François (Frédéric van den Driessche) est réalisateur. Fort
troublé par les confidences de Virginie (Virginie Legeay), qu'il
n'avait pourtant pas choisie pour son précédent film, il décide,
deux ans après, de tourner une oeuvre sur le plaisir féminin et les
interdits qui s'y attachent. Mais les jeunes filles refusent de se
lancer dans l'aventure, lorsqu'elles ont connaissance des expériences
sexuelles qu'elles devront vivre devant la caméra. Jusqu'à ce
qu'il fasse la connaissance de Julie (Lise Bellynck), Charlotte
(Maroussa Dubreuil) et Stephanie (Marie Allan)...

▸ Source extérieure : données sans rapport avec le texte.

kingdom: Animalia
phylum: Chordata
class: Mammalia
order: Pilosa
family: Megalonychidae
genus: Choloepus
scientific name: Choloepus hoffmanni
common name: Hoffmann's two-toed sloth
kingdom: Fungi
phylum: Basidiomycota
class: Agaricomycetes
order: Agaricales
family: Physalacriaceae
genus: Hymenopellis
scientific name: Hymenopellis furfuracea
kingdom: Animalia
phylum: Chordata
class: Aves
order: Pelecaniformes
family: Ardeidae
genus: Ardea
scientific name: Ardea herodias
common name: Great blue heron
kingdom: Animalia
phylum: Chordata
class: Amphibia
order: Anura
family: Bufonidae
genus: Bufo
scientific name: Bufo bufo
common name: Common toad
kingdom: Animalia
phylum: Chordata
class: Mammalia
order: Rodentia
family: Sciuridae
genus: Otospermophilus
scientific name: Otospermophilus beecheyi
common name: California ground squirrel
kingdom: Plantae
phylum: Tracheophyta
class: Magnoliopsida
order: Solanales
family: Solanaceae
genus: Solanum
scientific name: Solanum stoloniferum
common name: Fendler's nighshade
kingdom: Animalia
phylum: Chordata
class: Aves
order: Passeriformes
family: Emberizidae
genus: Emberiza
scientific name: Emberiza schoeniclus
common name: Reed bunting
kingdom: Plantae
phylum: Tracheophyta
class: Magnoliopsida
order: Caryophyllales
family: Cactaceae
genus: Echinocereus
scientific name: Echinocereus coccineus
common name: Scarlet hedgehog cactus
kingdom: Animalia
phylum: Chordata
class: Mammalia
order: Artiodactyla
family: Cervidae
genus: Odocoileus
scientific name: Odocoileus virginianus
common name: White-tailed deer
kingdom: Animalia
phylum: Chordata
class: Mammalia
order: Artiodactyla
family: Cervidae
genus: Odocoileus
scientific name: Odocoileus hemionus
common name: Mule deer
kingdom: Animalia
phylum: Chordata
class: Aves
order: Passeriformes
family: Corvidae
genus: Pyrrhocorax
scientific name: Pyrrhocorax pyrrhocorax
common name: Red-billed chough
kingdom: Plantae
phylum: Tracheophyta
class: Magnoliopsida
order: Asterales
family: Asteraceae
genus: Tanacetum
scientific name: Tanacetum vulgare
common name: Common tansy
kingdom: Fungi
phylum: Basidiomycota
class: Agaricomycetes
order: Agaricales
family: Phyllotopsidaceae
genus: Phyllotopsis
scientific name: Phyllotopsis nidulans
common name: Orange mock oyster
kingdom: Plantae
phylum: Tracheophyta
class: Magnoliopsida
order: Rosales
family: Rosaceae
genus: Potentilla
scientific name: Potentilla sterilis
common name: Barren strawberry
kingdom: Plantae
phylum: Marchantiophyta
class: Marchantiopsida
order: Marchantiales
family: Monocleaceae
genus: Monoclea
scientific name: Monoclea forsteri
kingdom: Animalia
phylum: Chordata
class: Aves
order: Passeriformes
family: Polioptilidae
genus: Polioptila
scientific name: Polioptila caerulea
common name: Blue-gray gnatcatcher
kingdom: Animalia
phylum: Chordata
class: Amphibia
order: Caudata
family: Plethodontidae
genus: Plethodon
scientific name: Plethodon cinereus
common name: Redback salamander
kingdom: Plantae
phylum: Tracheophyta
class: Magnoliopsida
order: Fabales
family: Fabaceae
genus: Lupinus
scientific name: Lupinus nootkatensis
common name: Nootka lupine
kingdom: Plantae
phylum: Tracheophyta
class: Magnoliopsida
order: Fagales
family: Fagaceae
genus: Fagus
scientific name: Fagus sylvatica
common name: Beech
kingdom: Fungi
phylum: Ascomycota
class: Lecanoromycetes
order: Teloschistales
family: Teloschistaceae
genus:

L'oeuvre est un film dans le film, une sorte de documentaire
fictionnel sur la tentative du metteur en scène François (excellent
Frederic van den Driessche, à la fois révérencieux et malsain), autrement dit Jean-Claude Brisseau, de
plonger, à travers les essais d'actrices, dans le mystère de la
sexualité féminine. Cette recherche idéale se fond dans la dure
réalité, puisque François, tout comme le réalisateur, se voient
accusés par certaines jeunes femmes, de harcèlement sexuel. Il faut
reconnaître que, tout au moins au début, les motivations
intérieures du cinéaste ressemblent plus à un prétexte qu'à une
quête authentique. Comment appréhender par l'intellect, voire même
par les sens, ce qui relève de l'immatériel, ce qui appartient à la
partie la plus subtile de l'être, à son essence même. Cette
exploration folle, dont l'aboutissement ne peut qu'être frustrant (et
il l'est, d'ailleurs, puisque, in fine, François avoue n'avoir jamais
obtenu ses réponses), fait souvent penser à l'aberrante invitation
des Témoins de Jéhovah, qui proposent à chacun de "parler de
l'Amour de Dieu". Il est tout à fait possible de disserter
encore durant des millénaires sur ce sujet, et le monde continuera à
souffrir inexorablement. "Vivre" l'Amour divin, tout comme
"vivre" l'extase, est l'unique source, non explicable, non
transmissible, de la béatitude et de la vraie Connaissance.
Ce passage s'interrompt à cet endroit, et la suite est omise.